▶ RECORD EXCERPTS:
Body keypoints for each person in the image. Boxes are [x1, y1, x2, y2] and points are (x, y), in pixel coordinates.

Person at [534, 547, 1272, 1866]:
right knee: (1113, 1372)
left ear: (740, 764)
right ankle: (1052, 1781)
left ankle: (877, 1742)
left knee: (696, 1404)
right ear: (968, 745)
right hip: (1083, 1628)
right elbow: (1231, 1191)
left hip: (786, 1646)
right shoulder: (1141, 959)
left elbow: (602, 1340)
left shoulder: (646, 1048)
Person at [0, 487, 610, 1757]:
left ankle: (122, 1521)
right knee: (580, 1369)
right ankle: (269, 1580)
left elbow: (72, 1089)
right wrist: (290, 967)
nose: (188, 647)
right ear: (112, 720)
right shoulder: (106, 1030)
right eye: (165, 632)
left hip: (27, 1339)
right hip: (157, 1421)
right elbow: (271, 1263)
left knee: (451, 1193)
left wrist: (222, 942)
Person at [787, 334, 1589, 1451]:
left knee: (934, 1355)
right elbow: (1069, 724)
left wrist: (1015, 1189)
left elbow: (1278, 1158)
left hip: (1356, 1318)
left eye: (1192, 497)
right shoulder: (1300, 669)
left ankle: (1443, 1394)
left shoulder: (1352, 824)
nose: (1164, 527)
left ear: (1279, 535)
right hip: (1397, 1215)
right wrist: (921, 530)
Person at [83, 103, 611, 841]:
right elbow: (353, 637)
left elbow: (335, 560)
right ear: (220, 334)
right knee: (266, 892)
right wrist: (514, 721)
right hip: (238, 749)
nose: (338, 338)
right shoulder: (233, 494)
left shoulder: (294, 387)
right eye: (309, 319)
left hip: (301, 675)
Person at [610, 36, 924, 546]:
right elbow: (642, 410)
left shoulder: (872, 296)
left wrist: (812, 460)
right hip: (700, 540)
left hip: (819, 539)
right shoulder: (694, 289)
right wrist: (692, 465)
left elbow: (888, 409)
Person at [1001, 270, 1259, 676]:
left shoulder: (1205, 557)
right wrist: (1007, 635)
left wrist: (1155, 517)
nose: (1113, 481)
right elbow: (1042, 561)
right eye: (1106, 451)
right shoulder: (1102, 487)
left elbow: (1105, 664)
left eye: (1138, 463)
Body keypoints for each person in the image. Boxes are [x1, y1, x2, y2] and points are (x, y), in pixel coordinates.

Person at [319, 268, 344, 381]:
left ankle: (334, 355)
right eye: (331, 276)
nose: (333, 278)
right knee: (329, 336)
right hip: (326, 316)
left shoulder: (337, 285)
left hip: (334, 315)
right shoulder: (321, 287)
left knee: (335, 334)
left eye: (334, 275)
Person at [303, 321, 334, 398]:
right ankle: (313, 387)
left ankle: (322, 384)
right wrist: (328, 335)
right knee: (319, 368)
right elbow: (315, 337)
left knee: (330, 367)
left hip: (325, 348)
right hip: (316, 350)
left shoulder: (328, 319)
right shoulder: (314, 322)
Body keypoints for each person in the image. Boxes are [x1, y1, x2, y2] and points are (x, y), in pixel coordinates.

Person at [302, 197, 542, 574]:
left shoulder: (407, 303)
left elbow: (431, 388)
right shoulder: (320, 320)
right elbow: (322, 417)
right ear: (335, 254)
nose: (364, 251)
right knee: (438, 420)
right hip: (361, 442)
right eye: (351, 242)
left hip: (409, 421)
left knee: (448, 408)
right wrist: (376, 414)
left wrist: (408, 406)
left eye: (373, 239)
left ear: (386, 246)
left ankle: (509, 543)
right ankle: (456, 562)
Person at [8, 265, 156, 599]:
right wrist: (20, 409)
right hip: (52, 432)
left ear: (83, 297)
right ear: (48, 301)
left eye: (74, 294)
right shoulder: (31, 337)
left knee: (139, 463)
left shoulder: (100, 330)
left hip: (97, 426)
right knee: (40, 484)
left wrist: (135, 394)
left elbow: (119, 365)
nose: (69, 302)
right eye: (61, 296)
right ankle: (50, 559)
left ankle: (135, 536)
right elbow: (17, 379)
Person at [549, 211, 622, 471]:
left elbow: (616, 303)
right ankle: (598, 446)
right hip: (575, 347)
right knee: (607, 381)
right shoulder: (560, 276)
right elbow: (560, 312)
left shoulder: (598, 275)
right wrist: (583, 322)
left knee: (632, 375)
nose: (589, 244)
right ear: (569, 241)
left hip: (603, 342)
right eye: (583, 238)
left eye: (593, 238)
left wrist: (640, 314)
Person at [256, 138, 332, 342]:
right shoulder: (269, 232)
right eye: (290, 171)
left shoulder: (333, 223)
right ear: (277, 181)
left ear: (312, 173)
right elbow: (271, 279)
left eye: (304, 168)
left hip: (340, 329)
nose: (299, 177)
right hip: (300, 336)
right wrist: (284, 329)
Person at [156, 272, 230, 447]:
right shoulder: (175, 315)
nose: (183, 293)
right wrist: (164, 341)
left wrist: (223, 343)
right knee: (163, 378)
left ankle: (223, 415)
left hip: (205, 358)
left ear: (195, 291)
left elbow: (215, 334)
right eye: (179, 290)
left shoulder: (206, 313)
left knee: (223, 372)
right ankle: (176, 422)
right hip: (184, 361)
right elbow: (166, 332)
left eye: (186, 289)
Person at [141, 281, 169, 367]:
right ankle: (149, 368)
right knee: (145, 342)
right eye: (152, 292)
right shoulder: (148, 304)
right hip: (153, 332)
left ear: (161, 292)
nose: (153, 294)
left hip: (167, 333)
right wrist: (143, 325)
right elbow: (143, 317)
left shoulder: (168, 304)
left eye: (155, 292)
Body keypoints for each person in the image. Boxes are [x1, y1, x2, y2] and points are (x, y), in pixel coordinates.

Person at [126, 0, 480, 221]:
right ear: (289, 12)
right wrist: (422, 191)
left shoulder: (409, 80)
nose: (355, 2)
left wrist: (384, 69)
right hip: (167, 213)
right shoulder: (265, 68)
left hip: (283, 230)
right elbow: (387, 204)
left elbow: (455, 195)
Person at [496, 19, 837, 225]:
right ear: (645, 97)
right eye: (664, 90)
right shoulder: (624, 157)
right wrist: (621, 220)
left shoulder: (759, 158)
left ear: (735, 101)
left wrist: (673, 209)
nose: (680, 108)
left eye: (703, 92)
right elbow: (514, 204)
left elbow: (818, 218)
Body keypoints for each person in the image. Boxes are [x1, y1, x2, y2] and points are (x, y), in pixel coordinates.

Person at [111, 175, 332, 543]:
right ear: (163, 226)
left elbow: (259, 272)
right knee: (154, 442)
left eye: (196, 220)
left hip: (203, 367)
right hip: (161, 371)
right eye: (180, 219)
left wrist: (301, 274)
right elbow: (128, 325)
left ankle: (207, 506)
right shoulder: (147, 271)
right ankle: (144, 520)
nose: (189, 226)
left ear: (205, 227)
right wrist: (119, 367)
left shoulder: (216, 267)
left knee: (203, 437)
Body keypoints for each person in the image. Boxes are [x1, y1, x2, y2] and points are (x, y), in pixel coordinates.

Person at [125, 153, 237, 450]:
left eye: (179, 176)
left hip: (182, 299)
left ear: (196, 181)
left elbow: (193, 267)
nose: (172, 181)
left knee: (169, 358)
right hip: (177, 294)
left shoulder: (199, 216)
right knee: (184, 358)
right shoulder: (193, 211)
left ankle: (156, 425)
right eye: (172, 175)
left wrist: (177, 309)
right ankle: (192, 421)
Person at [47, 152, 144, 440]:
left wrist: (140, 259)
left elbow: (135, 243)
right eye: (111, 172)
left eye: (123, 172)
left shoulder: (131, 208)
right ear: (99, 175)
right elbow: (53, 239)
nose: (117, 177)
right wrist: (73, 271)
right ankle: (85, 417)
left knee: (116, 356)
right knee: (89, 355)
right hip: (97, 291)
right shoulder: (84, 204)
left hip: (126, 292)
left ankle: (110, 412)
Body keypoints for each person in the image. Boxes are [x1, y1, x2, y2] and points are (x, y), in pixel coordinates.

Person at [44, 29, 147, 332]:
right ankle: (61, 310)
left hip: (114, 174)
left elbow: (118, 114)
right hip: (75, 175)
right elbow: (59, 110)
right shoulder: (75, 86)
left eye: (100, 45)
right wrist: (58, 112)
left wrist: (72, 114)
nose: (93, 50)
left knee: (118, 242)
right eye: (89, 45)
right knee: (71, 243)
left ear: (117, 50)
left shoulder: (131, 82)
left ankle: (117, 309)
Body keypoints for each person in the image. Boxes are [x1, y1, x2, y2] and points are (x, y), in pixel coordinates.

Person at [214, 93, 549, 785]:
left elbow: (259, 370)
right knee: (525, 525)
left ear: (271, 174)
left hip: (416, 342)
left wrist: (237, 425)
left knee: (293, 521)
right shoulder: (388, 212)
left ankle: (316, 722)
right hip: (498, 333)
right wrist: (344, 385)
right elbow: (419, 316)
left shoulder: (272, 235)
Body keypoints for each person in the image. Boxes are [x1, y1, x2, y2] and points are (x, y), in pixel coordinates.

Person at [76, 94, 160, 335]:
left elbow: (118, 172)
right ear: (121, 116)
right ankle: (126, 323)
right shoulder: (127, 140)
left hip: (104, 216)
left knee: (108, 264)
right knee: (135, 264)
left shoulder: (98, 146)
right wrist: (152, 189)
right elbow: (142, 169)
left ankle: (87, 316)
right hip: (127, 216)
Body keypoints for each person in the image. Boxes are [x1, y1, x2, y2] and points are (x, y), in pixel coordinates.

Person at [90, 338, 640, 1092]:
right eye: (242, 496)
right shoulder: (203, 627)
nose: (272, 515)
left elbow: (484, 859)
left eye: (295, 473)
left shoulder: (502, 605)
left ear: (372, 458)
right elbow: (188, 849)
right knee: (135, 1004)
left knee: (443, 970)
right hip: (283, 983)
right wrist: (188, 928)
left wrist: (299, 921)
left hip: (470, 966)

▶ PROBLEM STATEMENT: Only the lines from the one with "left elbow: (484, 859)" through the end of the data belong in the answer, each reproduced exactly.

▶ ANSWER TO THIS TASK:
left elbow: (484, 859)
left eye: (295, 473)
left shoulder: (502, 605)
left ear: (372, 458)
right elbow: (188, 849)
right knee: (135, 1004)
left knee: (443, 970)
right hip: (283, 983)
right wrist: (188, 928)
left wrist: (299, 921)
left hip: (470, 966)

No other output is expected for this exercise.